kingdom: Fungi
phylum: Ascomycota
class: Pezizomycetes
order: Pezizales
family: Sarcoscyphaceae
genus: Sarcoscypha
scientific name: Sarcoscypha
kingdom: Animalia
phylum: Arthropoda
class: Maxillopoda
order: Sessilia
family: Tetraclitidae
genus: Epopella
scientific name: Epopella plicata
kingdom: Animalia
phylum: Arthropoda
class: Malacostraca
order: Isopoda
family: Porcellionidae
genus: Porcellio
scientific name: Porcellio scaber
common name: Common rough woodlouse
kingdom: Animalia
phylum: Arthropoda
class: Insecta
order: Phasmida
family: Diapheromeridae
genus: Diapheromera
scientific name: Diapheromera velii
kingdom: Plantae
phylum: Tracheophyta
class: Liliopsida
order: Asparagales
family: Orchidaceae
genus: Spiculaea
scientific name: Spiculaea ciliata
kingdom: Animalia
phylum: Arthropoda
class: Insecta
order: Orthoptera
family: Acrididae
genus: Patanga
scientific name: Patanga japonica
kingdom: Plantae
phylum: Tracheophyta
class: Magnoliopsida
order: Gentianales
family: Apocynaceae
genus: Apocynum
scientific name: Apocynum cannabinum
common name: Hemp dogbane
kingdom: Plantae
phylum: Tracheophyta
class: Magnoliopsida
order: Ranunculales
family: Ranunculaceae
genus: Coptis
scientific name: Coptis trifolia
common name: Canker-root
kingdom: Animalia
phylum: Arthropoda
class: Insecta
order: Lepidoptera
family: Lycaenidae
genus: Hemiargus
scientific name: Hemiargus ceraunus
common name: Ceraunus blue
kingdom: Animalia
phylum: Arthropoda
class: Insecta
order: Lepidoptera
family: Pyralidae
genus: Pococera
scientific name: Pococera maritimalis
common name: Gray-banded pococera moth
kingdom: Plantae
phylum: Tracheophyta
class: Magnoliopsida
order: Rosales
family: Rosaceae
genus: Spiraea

Stated task: Copy the records from the start through the line that contains "order: Ranunculales", and swap every "scientific name" for "species name". Leave all other text as it is.

Output below:
kingdom: Fungi
phylum: Ascomycota
class: Pezizomycetes
order: Pezizales
family: Sarcoscyphaceae
genus: Sarcoscypha
species name: Sarcoscypha
kingdom: Animalia
phylum: Arthropoda
class: Maxillopoda
order: Sessilia
family: Tetraclitidae
genus: Epopella
species name: Epopella plicata
kingdom: Animalia
phylum: Arthropoda
class: Malacostraca
order: Isopoda
family: Porcellionidae
genus: Porcellio
species name: Porcellio scaber
common name: Common rough woodlouse
kingdom: Animalia
phylum: Arthropoda
class: Insecta
order: Phasmida
family: Diapheromeridae
genus: Diapheromera
species name: Diapheromera velii
kingdom: Plantae
phylum: Tracheophyta
class: Liliopsida
order: Asparagales
family: Orchidaceae
genus: Spiculaea
species name: Spiculaea ciliata
kingdom: Animalia
phylum: Arthropoda
class: Insecta
order: Orthoptera
family: Acrididae
genus: Patanga
species name: Patanga japonica
kingdom: Plantae
phylum: Tracheophyta
class: Magnoliopsida
order: Gentianales
family: Apocynaceae
genus: Apocynum
species name: Apocynum cannabinum
common name: Hemp dogbane
kingdom: Plantae
phylum: Tracheophyta
class: Magnoliopsida
order: Ranunculales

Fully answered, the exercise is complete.